Objective: Please copy the lines below word for word, keeping every character and line break unchanged.

Saved data entries
[Start]
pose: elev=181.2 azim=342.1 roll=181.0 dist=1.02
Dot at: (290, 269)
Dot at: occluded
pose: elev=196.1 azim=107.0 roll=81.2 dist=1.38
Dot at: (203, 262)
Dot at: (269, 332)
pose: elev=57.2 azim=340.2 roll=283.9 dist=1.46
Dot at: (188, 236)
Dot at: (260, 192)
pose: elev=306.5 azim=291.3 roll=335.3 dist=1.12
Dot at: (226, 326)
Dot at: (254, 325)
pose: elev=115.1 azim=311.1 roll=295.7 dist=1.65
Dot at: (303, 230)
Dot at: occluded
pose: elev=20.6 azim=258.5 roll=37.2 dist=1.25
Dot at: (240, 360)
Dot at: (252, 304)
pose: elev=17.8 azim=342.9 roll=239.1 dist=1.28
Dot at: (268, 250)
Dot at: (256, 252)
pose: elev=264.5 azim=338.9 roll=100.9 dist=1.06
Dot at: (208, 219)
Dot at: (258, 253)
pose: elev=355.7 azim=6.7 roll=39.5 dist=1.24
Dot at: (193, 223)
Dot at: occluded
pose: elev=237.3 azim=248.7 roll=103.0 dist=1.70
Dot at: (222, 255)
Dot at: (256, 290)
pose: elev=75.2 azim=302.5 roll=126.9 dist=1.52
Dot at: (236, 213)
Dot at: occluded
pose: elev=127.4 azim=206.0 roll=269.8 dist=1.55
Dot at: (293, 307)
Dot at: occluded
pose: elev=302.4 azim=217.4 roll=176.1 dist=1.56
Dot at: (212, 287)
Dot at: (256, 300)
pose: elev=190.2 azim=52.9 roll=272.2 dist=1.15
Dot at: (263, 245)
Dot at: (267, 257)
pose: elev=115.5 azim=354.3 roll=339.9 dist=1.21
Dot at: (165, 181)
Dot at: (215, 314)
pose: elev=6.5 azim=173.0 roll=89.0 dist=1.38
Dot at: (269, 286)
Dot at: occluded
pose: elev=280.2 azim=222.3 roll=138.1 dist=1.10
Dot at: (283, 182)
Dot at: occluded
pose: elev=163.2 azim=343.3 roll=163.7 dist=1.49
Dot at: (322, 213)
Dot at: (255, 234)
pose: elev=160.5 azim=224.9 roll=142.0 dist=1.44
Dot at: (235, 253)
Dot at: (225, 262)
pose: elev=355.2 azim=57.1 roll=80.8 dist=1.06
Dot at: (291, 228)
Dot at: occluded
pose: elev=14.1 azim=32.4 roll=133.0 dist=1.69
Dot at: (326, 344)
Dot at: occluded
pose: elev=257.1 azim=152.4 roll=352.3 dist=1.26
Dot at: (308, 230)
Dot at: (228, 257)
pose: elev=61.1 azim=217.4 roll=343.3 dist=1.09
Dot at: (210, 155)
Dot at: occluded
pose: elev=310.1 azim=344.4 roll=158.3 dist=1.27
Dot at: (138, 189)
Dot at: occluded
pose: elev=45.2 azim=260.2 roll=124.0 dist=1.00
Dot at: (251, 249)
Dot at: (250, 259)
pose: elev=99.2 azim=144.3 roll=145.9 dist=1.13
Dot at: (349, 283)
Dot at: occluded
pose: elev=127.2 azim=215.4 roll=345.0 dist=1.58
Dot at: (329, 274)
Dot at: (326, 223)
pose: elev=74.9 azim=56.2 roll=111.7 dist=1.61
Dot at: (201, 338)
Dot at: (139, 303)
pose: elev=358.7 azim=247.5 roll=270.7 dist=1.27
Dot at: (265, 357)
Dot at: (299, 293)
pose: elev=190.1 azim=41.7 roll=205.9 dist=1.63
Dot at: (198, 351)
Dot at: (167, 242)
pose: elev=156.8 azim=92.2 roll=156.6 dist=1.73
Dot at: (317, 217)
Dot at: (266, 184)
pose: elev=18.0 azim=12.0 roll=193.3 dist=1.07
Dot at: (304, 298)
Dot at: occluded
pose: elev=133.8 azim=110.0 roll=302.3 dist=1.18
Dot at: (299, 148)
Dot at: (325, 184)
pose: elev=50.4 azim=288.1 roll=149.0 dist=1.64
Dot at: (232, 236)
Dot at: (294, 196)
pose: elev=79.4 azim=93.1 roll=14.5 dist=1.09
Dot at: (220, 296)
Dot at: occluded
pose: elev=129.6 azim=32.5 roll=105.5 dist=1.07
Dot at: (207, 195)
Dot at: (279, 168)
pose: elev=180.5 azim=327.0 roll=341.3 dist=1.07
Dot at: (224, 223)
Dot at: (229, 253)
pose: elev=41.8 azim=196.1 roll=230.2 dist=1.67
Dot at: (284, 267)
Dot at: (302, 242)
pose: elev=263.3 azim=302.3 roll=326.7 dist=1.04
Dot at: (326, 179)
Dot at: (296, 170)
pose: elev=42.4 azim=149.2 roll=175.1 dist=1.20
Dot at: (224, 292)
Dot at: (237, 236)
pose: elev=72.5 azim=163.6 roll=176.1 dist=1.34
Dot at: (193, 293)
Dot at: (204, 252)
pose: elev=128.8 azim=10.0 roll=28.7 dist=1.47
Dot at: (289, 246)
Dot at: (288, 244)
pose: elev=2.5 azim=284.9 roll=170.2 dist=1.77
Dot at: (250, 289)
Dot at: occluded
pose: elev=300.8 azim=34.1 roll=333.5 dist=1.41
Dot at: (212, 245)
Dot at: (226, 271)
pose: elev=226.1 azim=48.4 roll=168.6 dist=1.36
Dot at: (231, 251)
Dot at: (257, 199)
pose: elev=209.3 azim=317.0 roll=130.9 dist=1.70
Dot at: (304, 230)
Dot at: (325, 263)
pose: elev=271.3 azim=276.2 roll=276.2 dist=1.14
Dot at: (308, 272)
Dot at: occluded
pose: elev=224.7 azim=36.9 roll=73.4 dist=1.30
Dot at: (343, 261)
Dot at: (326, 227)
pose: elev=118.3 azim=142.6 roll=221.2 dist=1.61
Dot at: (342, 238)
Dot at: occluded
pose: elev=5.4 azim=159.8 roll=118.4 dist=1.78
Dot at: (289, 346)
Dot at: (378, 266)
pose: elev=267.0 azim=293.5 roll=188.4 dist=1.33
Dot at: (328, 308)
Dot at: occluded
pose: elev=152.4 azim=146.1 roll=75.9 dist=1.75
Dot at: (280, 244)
[End]
Result of the exercise:
pose: elev=181.2 azim=342.1 roll=181.0 dist=1.02
Dot at: (290, 269)
Dot at: occluded
pose: elev=196.1 azim=107.0 roll=81.2 dist=1.38
Dot at: (203, 262)
Dot at: (269, 332)
pose: elev=57.2 azim=340.2 roll=283.9 dist=1.46
Dot at: (188, 236)
Dot at: (260, 192)
pose: elev=306.5 azim=291.3 roll=335.3 dist=1.12
Dot at: (226, 326)
Dot at: (254, 325)
pose: elev=115.1 azim=311.1 roll=295.7 dist=1.65
Dot at: (303, 230)
Dot at: occluded
pose: elev=20.6 azim=258.5 roll=37.2 dist=1.25
Dot at: (240, 360)
Dot at: (252, 304)
pose: elev=17.8 azim=342.9 roll=239.1 dist=1.28
Dot at: (268, 250)
Dot at: (256, 252)
pose: elev=264.5 azim=338.9 roll=100.9 dist=1.06
Dot at: (208, 219)
Dot at: (258, 253)
pose: elev=355.7 azim=6.7 roll=39.5 dist=1.24
Dot at: (193, 223)
Dot at: occluded
pose: elev=237.3 azim=248.7 roll=103.0 dist=1.70
Dot at: (222, 255)
Dot at: (256, 290)
pose: elev=75.2 azim=302.5 roll=126.9 dist=1.52
Dot at: (236, 213)
Dot at: occluded
pose: elev=127.4 azim=206.0 roll=269.8 dist=1.55
Dot at: (293, 307)
Dot at: occluded
pose: elev=302.4 azim=217.4 roll=176.1 dist=1.56
Dot at: (212, 287)
Dot at: (256, 300)
pose: elev=190.2 azim=52.9 roll=272.2 dist=1.15
Dot at: (263, 245)
Dot at: (267, 257)
pose: elev=115.5 azim=354.3 roll=339.9 dist=1.21
Dot at: (165, 181)
Dot at: (215, 314)
pose: elev=6.5 azim=173.0 roll=89.0 dist=1.38
Dot at: (269, 286)
Dot at: occluded
pose: elev=280.2 azim=222.3 roll=138.1 dist=1.10
Dot at: (283, 182)
Dot at: occluded
pose: elev=163.2 azim=343.3 roll=163.7 dist=1.49
Dot at: (322, 213)
Dot at: (255, 234)
pose: elev=160.5 azim=224.9 roll=142.0 dist=1.44
Dot at: (235, 253)
Dot at: (225, 262)
pose: elev=355.2 azim=57.1 roll=80.8 dist=1.06
Dot at: (291, 228)
Dot at: occluded
pose: elev=14.1 azim=32.4 roll=133.0 dist=1.69
Dot at: (326, 344)
Dot at: occluded
pose: elev=257.1 azim=152.4 roll=352.3 dist=1.26
Dot at: (308, 230)
Dot at: (228, 257)
pose: elev=61.1 azim=217.4 roll=343.3 dist=1.09
Dot at: (210, 155)
Dot at: occluded
pose: elev=310.1 azim=344.4 roll=158.3 dist=1.27
Dot at: (138, 189)
Dot at: occluded
pose: elev=45.2 azim=260.2 roll=124.0 dist=1.00
Dot at: (251, 249)
Dot at: (250, 259)
pose: elev=99.2 azim=144.3 roll=145.9 dist=1.13
Dot at: (349, 283)
Dot at: occluded
pose: elev=127.2 azim=215.4 roll=345.0 dist=1.58
Dot at: (329, 274)
Dot at: (326, 223)
pose: elev=74.9 azim=56.2 roll=111.7 dist=1.61
Dot at: (201, 338)
Dot at: (139, 303)
pose: elev=358.7 azim=247.5 roll=270.7 dist=1.27
Dot at: (265, 357)
Dot at: (299, 293)
pose: elev=190.1 azim=41.7 roll=205.9 dist=1.63
Dot at: (198, 351)
Dot at: (167, 242)
pose: elev=156.8 azim=92.2 roll=156.6 dist=1.73
Dot at: (317, 217)
Dot at: (266, 184)
pose: elev=18.0 azim=12.0 roll=193.3 dist=1.07
Dot at: (304, 298)
Dot at: occluded
pose: elev=133.8 azim=110.0 roll=302.3 dist=1.18
Dot at: (299, 148)
Dot at: (325, 184)
pose: elev=50.4 azim=288.1 roll=149.0 dist=1.64
Dot at: (232, 236)
Dot at: (294, 196)
pose: elev=79.4 azim=93.1 roll=14.5 dist=1.09
Dot at: (220, 296)
Dot at: occluded
pose: elev=129.6 azim=32.5 roll=105.5 dist=1.07
Dot at: (207, 195)
Dot at: (279, 168)
pose: elev=180.5 azim=327.0 roll=341.3 dist=1.07
Dot at: (224, 223)
Dot at: (229, 253)
pose: elev=41.8 azim=196.1 roll=230.2 dist=1.67
Dot at: (284, 267)
Dot at: (302, 242)
pose: elev=263.3 azim=302.3 roll=326.7 dist=1.04
Dot at: (326, 179)
Dot at: (296, 170)
pose: elev=42.4 azim=149.2 roll=175.1 dist=1.20
Dot at: (224, 292)
Dot at: (237, 236)
pose: elev=72.5 azim=163.6 roll=176.1 dist=1.34
Dot at: (193, 293)
Dot at: (204, 252)
pose: elev=128.8 azim=10.0 roll=28.7 dist=1.47
Dot at: (289, 246)
Dot at: (288, 244)
pose: elev=2.5 azim=284.9 roll=170.2 dist=1.77
Dot at: (250, 289)
Dot at: occluded
pose: elev=300.8 azim=34.1 roll=333.5 dist=1.41
Dot at: (212, 245)
Dot at: (226, 271)
pose: elev=226.1 azim=48.4 roll=168.6 dist=1.36
Dot at: (231, 251)
Dot at: (257, 199)
pose: elev=209.3 azim=317.0 roll=130.9 dist=1.70
Dot at: (304, 230)
Dot at: (325, 263)
pose: elev=271.3 azim=276.2 roll=276.2 dist=1.14
Dot at: (308, 272)
Dot at: occluded
pose: elev=224.7 azim=36.9 roll=73.4 dist=1.30
Dot at: (343, 261)
Dot at: (326, 227)
pose: elev=118.3 azim=142.6 roll=221.2 dist=1.61
Dot at: (342, 238)
Dot at: occluded
pose: elev=5.4 azim=159.8 roll=118.4 dist=1.78
Dot at: (289, 346)
Dot at: (378, 266)
pose: elev=267.0 azim=293.5 roll=188.4 dist=1.33
Dot at: (328, 308)
Dot at: occluded
pose: elev=152.4 azim=146.1 roll=75.9 dist=1.75
Dot at: (280, 244)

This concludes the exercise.